Si l’on ne prend pas en compte l’environnement professionnel, on ne parle pas de burnout.
- Clem Montero

- 27 févr.
- 3 min de lecture
Dernière mise à jour : 22 mars
Par Clemencia Montero
J’ai décidé d’interrompre la série sur l’anxiété.
Parce qu’il y a quelque chose que je n’ai pas formulé avec suffisamment de clarté. Et le silence, parfois, entretient la confusion.

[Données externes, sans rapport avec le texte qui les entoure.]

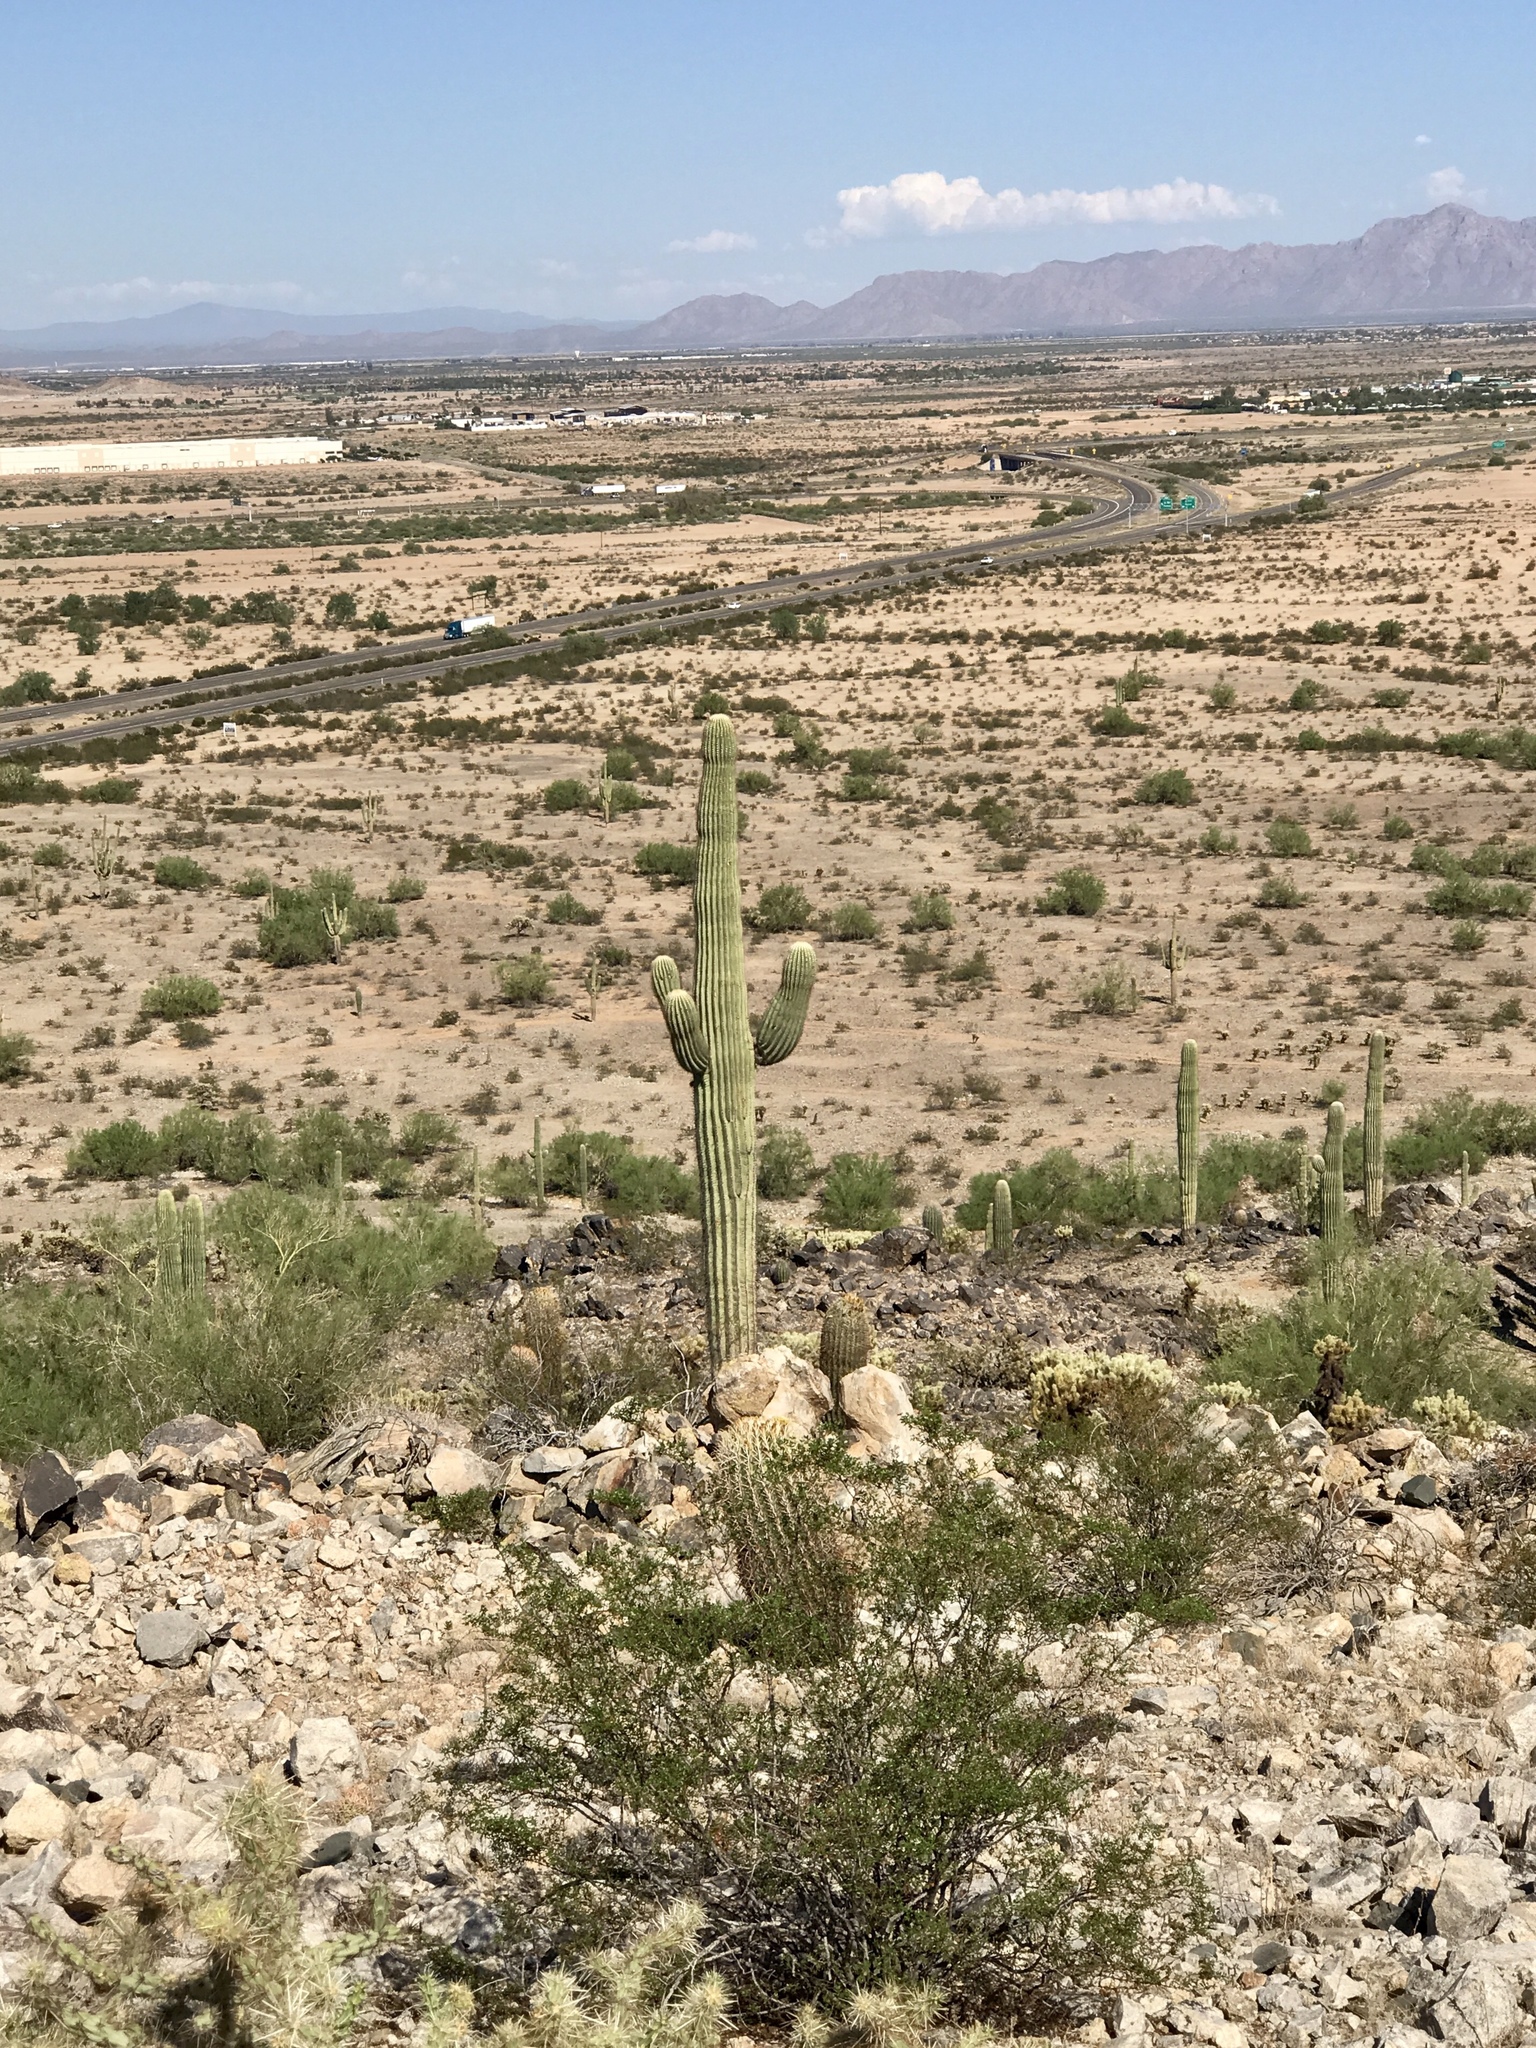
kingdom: Plantae
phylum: Tracheophyta
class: Magnoliopsida
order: Caryophyllales
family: Cactaceae
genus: Carnegiea
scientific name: Carnegiea gigantea
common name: Saguaro
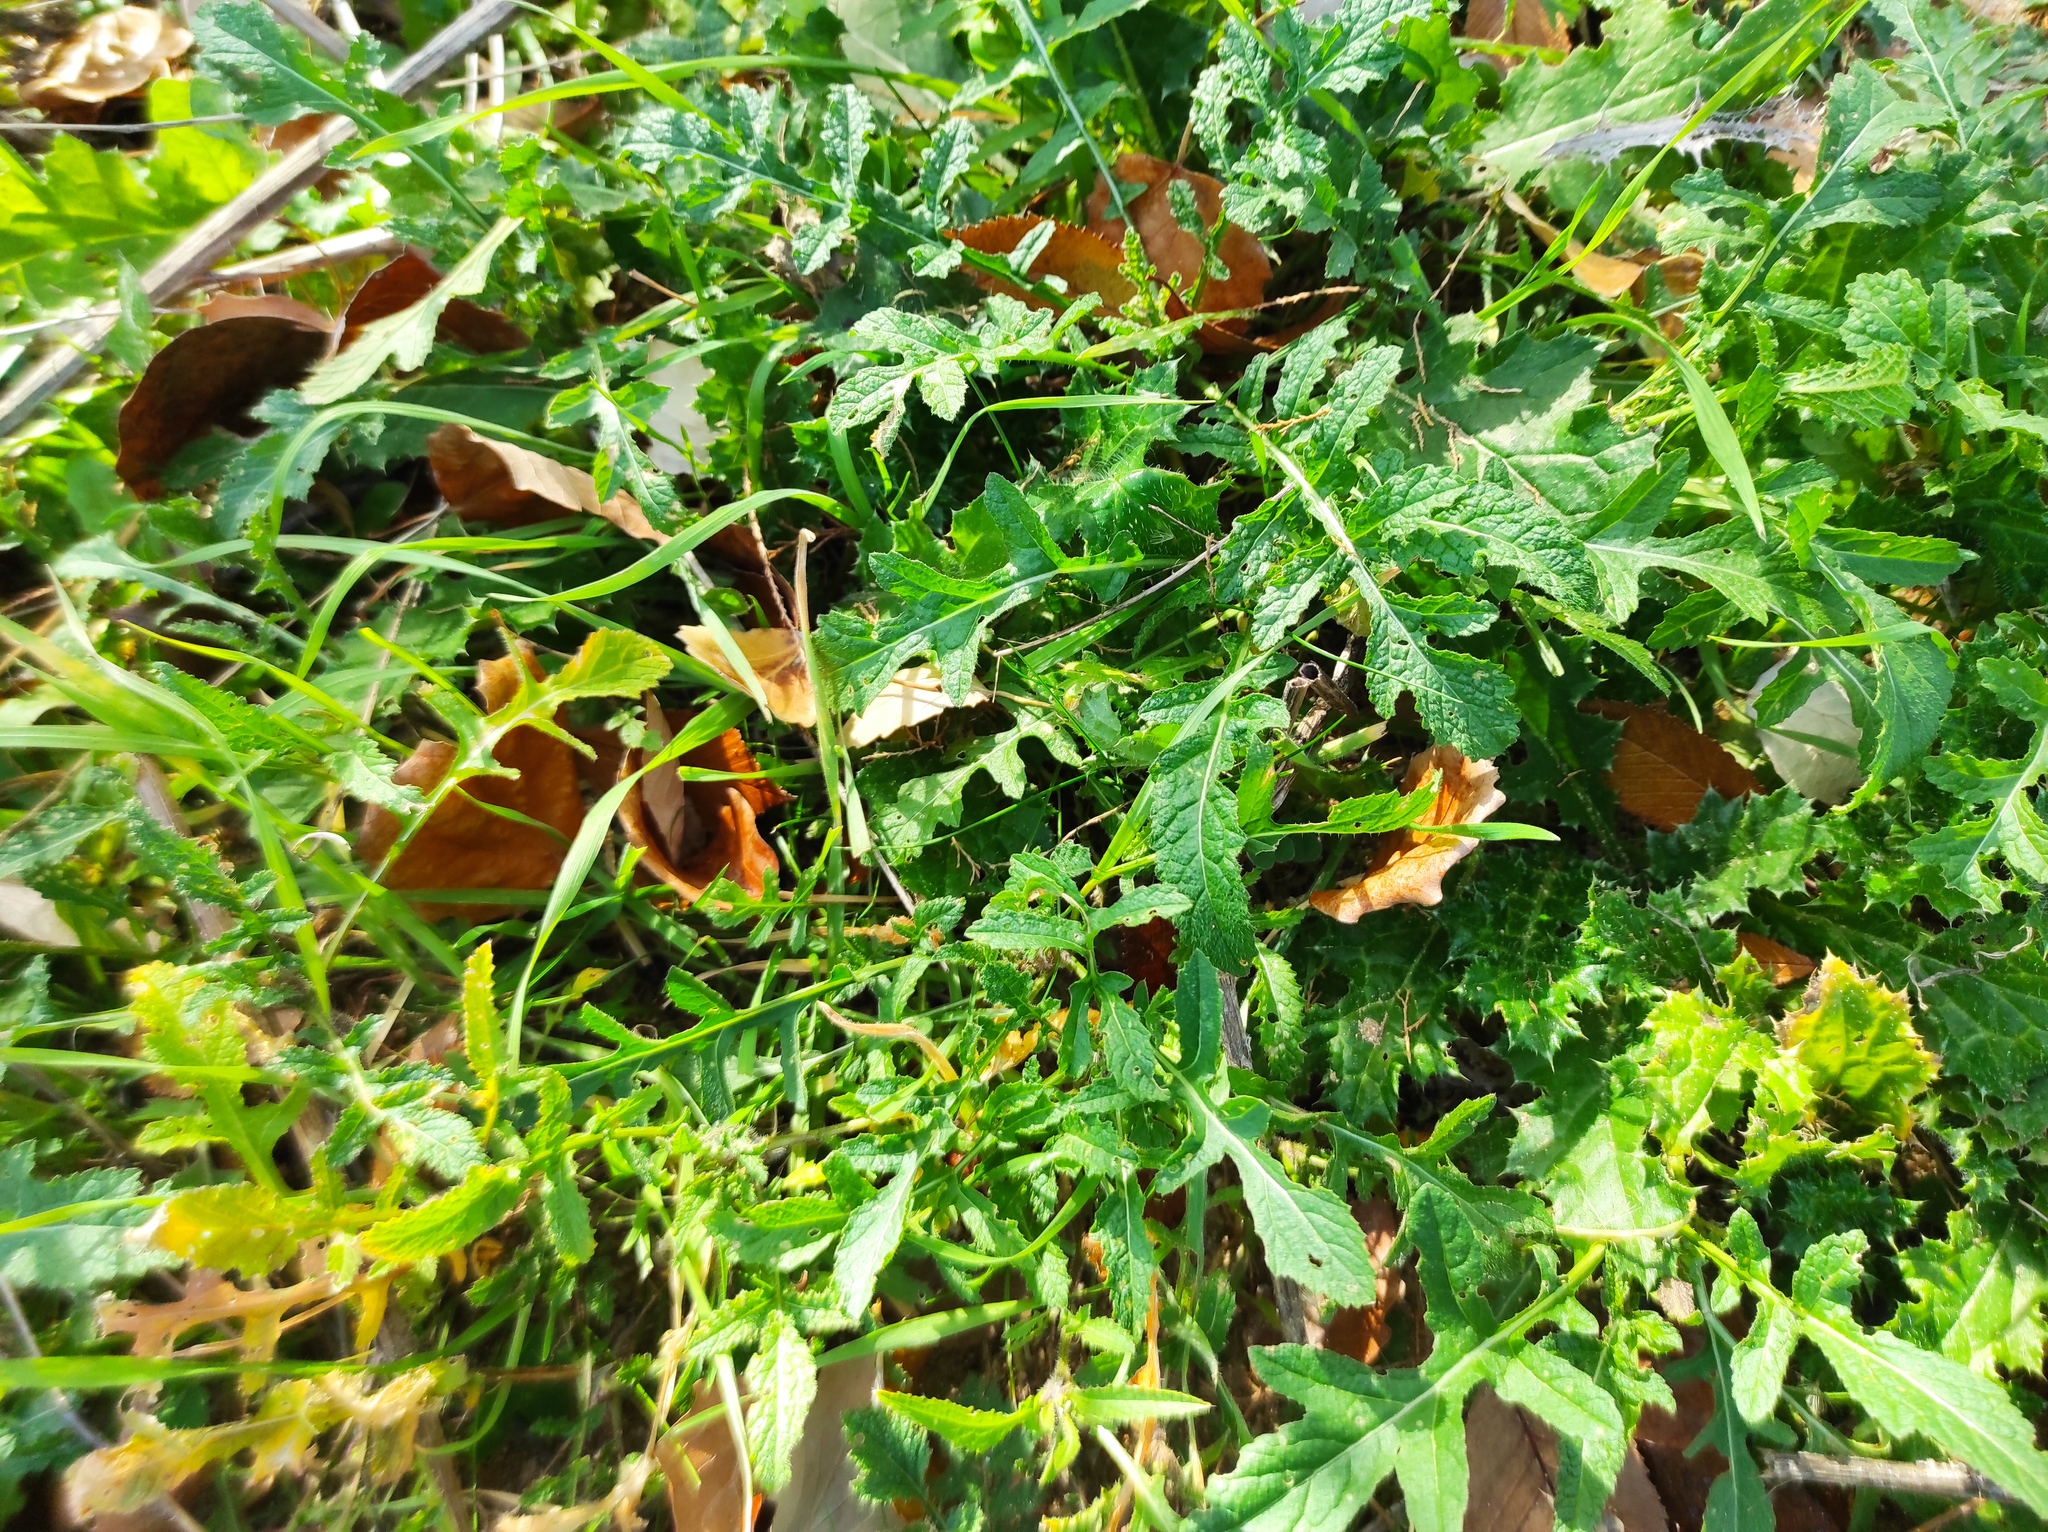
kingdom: Plantae
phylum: Tracheophyta
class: Magnoliopsida
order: Brassicales
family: Brassicaceae
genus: Diplotaxis
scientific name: Diplotaxis erucoides
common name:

Si l’on ne prend pas en compte ce qui se passe dans l’environnement professionnel, on ne parle pas de burnout.
On parle d’autre chose.
Et ce n’est pas un détail sémantique.
Le burnout n’est pas né comme une explication psychologique individuelle. Il n’a pas été conçu pour décrire une personnalité trop exigeante ou trop sensible. En 1974, Herbert Freudenberger observe un épuisement spécifique chez des professionnels engagés dans des contextes de travail à forte demande émotionnelle. Plus tard, Christina Maslach conceptualise ce phénomène autour de trois dimensions : l’épuisement émotionnel, la dépersonnalisation et la diminution du sentiment d’accomplissement professionnel.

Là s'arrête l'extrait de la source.